- Task objective: Can you quote the passage below about Lopez's obsession with Björk from "Three years into" up to and including "fuse within him."?

- Page extract:
- Opening Delimiter -
Lopez recorded himself talking to the camera: "This gave me something, you know. Being in love, having an infatuation, is a euphoric feeling, and I was very happy. I had something to look forward to every day."
The diary shows how the fantasy eventually became more and more consuming, and how Lopez slowly became less and less anchored in reality.
Three years into his obsession, Lopez read that Björk had a lover — the black musician known as Goldie. Compounded by his bigotry, it lit a terrible fuse within him.
"I just had a deliciously sadistic plan for Björk," Lopez wrote in his diary. He went on to say how he'd like to he'd like to inflict his pain onto her.
Lopez constructed a bomb using sulphuric acid and placed it inside a hollowed-out book. When Björk opened it, he hoped, a trigger would hurl the acid all over her face.
He also forged a letter from her record company, telling her the book was for a future project.
The last step was to obtain Björk's home address in London. Such addresses are available for as little $5 from celebrity services, which give away personal details for money.
Then he took the package to the post office and mailed it. He came home still savoring the drama. One taped showed him saying to the camera, "It went off almost without a hitch. I'm shaking more and more, but I was real cool in there, just a little bit nervous."
- Closing Delimiter -
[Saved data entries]
- Opening Delimiter -
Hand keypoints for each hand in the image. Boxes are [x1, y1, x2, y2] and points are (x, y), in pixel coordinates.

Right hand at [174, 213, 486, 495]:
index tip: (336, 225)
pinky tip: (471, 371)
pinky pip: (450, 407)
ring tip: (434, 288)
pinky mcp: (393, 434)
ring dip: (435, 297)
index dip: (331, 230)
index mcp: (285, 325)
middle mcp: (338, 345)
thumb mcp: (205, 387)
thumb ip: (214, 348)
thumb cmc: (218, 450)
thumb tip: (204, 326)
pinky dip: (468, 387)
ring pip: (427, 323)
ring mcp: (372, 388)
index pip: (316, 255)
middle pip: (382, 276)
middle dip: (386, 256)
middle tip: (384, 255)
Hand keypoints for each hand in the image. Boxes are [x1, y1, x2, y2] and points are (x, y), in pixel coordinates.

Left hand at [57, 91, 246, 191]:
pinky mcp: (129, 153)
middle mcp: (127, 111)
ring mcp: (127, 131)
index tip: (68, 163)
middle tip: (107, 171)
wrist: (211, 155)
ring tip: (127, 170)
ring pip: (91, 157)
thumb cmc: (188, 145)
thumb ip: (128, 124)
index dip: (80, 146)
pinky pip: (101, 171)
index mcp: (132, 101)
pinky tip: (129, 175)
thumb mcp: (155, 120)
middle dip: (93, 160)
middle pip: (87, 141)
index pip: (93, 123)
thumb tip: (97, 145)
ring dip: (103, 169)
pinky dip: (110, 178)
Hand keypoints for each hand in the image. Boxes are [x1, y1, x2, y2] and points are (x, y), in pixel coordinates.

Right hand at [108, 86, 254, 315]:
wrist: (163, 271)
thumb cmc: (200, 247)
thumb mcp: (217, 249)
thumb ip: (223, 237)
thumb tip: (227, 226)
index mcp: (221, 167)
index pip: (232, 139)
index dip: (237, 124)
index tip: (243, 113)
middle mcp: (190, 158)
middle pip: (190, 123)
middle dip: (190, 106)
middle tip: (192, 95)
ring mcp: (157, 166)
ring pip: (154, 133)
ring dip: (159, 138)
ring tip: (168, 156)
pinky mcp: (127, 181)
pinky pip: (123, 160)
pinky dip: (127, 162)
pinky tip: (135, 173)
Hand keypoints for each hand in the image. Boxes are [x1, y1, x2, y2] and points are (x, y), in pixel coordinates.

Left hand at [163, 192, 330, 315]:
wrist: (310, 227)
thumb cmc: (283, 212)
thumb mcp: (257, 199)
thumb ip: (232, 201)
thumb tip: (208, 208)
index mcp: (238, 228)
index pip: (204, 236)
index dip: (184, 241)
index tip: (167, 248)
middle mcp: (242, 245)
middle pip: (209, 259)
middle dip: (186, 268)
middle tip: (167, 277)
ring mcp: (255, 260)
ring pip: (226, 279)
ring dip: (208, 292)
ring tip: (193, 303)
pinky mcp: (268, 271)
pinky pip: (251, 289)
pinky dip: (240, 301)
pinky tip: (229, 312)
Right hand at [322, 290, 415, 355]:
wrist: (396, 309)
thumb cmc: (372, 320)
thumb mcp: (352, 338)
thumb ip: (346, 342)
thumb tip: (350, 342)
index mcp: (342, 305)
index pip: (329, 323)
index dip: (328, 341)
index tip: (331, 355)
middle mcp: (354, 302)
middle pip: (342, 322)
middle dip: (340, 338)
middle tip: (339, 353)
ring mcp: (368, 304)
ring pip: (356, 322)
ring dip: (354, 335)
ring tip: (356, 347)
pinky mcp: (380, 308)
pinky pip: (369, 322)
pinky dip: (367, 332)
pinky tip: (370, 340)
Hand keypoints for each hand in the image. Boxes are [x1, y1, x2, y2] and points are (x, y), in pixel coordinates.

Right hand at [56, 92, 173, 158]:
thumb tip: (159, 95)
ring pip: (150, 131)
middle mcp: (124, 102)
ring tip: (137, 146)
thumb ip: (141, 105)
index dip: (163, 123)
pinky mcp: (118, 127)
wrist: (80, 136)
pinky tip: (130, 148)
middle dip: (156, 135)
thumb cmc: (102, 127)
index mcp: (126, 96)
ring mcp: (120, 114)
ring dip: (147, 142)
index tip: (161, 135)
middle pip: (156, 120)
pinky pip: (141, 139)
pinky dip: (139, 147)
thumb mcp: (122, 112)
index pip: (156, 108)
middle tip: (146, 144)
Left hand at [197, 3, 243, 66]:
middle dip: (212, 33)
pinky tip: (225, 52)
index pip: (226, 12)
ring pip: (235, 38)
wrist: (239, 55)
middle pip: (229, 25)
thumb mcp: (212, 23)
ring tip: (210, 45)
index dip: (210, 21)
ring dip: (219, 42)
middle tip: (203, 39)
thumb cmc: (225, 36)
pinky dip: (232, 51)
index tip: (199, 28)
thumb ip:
- Closing Delimiter -
- Solved exercise:
Three years into his obsession, Lopez read that Björk had a lover — the black musician known as Goldie. Compounded by his bigotry, it lit a terrible fuse within him.